The people whom we have trusted with political power are card-carrying state projects to whom orders from “above” is like the Ten Commandments.

Last week, the police defied a court order instructing that Gatundu South MP Moses Kuria be released citing separate orders from above. In the same week, the government placed a red alert on lawyer Miguna Miguna, thus frustrating the exiled self-proclaimed NRM general’s efforts to fly back into the country

This trend by the government to construe the law in the context of its own choosing is an indication of an authoritarian form of governance that Kenya could plunge, again. No Kenyan wants to go back there, except, of course, sympathizers of the system.

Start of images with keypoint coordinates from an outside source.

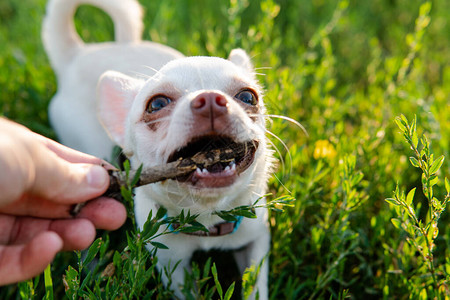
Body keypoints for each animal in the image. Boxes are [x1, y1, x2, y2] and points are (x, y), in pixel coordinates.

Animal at [44, 0, 272, 298]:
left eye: (248, 96)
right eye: (157, 104)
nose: (210, 99)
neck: (206, 217)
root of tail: (77, 54)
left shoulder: (256, 241)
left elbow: (256, 284)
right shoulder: (171, 264)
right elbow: (185, 291)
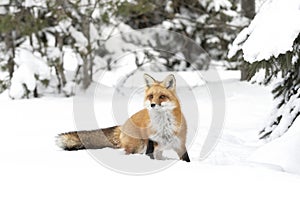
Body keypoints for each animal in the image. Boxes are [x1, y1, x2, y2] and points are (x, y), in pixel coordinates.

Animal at [56, 73, 190, 162]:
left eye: (162, 96)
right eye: (151, 96)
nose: (152, 105)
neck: (164, 127)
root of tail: (122, 126)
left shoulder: (180, 146)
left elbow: (186, 159)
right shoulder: (151, 144)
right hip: (138, 145)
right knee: (128, 153)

The world has lurched from the clutches of one fanatic or despot to another, from Africa to Europe to South America, throughout history. And we have had our fair share of the evils that come with them.

Any dispensation that is inclined to return us to state of servility, silence and complacency must be refused in the way we see fit.

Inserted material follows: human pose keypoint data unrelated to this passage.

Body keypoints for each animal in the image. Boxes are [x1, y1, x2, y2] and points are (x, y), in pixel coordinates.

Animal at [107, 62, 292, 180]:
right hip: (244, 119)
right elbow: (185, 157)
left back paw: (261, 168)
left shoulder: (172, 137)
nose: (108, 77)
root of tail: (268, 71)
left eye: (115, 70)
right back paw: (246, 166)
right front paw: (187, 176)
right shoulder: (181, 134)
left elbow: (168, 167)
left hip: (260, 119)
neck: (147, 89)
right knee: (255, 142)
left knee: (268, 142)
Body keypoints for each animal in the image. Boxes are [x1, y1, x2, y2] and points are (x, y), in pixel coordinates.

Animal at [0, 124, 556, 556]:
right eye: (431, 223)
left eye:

To defy court orders is to institutionalize anarchy. It’s to usher lawlessness. Thoughtless, self-righteous, hypocritical, arrogant, misogynist state officers who perpetrate these evils must be called out.

No Kenyan is more citizen than the other. Nobody, even the president, is above the law. And Kenya, as they say, is above all of us. Therefore, the government should unconditionally allow Miguna Miguna back into the country the same way it deported him before it can lecture us on building bridges.

Meaningful bridges can only be achieved if we embrace political tolerance by preaching water and drinking the same water. Otherwise the interpretation of BBI report will remain what it is; a trojan horse.

Miguna, like all Kenyans, has the right to orient himself politically with whichever faction he chooses to. He has the right to speak his truth without persecution.

Kenya will not achieve its potential if she accommodates impunity and disloyalty to the law. No country has.

To echo the words of Chief Justice David Maraga during his historic ruling in September 2017; the greatness of any nation lies in its fidelity to constitution and adherence to the rule of law and above all respect of God. These truths ought to permeate into state officers in breach of court orders.